Project. Typographic Design for Accessibility and Audience
Purpose. This is a pragmatic second-year project that introduces the student to some of the techniques used by publication designers to make extensive texts accessible and attractive to a specific audience.
Assignment. This project provides the students with a practice-oriented counterpoint to the more foundational and academic assignments in our program. In prompting the careful observation of editorial design, it engages the students in the thought processes inherent to making a lengthy text highly readable and, ultimately, competitive in the daily onslaught of information.
Step 1: Have each student bring in a magazine and lay them all out on a large table, open to the first spread of an article. Ask them to point out similarities in treatment and discuss with them the various applications and importance of headlines, subheads, "kickers", leader paragraphs, primary and secondary drop caps, side bars, pull quotes, picture captions and how the articles are divided into sections. If time permits, talk about how the visual vocabulary of periodicals has changed over the years.

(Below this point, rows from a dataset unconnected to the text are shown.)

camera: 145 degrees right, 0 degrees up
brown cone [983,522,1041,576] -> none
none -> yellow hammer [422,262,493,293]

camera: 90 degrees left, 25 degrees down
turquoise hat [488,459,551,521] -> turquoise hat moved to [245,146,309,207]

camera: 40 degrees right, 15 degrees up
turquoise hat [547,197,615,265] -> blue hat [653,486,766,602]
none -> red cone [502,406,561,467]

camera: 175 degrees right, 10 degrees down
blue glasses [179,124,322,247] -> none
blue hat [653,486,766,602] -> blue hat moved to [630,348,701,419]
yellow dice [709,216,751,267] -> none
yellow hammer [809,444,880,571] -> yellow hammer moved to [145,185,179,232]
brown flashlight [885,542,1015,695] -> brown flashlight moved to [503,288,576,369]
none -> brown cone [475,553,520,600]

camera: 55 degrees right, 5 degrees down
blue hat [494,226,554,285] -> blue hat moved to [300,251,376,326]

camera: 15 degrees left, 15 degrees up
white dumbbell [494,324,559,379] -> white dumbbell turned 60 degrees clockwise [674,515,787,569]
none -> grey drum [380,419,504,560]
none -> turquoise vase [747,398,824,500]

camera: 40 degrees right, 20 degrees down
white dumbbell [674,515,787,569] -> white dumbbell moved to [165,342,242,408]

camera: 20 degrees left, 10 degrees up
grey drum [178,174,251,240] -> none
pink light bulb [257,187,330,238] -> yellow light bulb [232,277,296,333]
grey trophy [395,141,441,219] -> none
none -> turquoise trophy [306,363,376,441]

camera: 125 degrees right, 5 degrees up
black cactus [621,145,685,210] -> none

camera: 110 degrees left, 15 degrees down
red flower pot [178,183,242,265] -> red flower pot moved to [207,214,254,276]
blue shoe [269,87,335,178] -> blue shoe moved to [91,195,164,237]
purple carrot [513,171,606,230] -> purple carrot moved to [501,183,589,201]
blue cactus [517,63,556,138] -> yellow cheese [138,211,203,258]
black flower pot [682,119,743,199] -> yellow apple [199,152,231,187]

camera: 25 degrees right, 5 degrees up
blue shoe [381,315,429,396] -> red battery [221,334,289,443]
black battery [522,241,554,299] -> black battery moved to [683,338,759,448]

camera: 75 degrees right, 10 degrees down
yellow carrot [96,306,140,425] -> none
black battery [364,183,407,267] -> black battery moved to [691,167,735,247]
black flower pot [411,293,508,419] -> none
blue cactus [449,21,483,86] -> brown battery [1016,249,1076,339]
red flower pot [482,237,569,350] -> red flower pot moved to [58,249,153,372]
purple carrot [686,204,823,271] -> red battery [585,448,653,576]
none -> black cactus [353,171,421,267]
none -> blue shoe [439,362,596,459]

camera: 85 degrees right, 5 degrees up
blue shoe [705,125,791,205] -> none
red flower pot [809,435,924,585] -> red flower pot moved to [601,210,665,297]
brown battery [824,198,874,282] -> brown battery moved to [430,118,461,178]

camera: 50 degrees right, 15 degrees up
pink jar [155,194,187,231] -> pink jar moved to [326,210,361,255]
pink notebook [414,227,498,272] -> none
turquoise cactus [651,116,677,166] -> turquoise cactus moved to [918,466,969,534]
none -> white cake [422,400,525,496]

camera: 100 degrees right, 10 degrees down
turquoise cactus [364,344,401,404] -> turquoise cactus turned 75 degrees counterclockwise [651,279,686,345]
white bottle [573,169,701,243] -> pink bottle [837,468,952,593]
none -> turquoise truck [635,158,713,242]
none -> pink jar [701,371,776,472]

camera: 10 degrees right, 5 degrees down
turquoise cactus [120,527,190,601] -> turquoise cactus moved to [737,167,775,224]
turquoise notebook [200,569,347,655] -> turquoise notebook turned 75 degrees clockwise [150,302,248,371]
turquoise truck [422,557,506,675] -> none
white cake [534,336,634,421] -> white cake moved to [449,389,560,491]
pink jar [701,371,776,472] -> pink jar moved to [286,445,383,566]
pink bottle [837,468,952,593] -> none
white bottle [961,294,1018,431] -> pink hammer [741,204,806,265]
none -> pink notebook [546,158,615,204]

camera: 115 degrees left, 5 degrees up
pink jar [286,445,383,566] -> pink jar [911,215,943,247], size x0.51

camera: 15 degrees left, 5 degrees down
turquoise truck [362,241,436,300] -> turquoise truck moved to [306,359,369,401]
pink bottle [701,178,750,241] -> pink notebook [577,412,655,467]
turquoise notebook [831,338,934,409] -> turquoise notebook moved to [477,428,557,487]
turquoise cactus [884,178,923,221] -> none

Step 2: Ask them to write their own article about something that
they care about and wish to communicate to other people. This usually involves
some research into a specific topic. It must be long enough to fill a couple
of two-page spreads with images. Have the students develop a concept for presenting
their articles, using the discussions in step 1 as a basis, and design magazine
spreads with a computer layout application. All copy - headlines, subheads,
body copy and captions - as well as photos and illustrations must be created
by the student (except in the case of thoroughly credited images for historical
topics). These must be created to quality standards set by the instructor.
In critiques, discuss the design concept for each article as well as specifics
such as appropriateness of the selected types, type size, leading, column width,
margin width, gutter width, rules and effective use of space.
Format. Two-page spreads: 11 X 17 inches (275 X 425 centimeters)
Time. 3-4 weeks. 2 class meetings weekly; each class is 3 hours.